With Thanksgiving and winter holidays on the way, are you thinking about food? Planning menus? Would you like some ideas, some inspiration, some… food for thought? Check out the New York Public Library‘s What’s on the Menu? digital collection, containing thousands of historical restaurant menus.
What’s on the Menu?, recently awarded the American Historical Association’s Roy Rosenzweig Prize for Innovation in Digital History, is a project of the NYPL Labs with support from the National Endowment for the Humanities. The New York Public Library’s Rare Books Division houses almost 40,000 restaurant menus dating from the 1840s to the present; over 10,000 are currently available online.
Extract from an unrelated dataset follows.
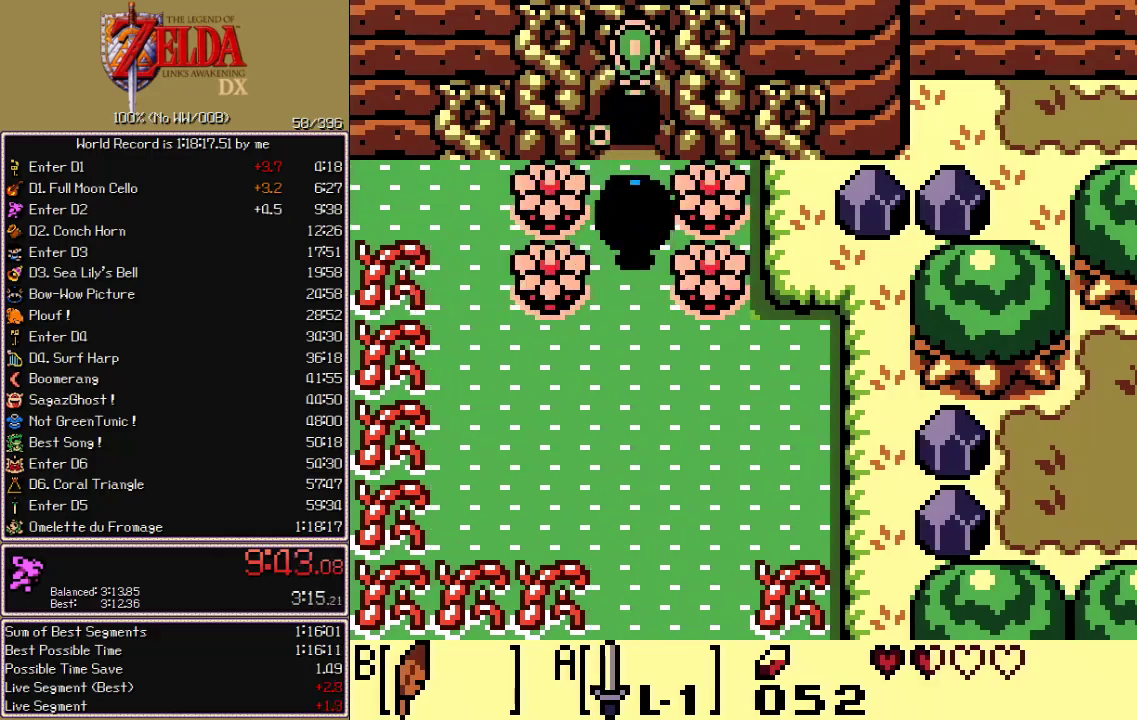
{"buttons": ["DPAD_UP"], "events": []}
What’s on the Menu? is what is known as a “crowdsourced” project, with volunteers transcribing the menus. As of Friday November 4, 2011, there have been 606,311 dishes transcribed from 10,430 menus. Click on “Dishes” to see a list of individual dishes recently added from menus. Sound interesting? You can volunteer too! Just click on “Start transcribing!” on the collection’s homepage to get started.
Need more ideas? Curious about the history of food preparation? Check out these resources:
- Home Economics Archive: Research, Tradition, History (HEARTH): A Cornell University Library digital collection, freely available, of books and journal in Home Economics and related disciplines, published between 1850 and 1950.
- Michael Symons, A History of Cooks and Cooking (2000)
- Stewart Lee Allen, In the Devil’s Garden: A Sinful History of Forbidden Food (2002)
- Beverly Bundy, The Century in Food: America’s Fads and Favorites (2002)
- Leslie Brenner, American Appetite: The Coming of Age of a Cuisine (1999)
And on a lighter note, check out James Lileks’ Gallery of Regrettable Food, which pokes not-so-gentle fun at mid-20th-century cookbooks.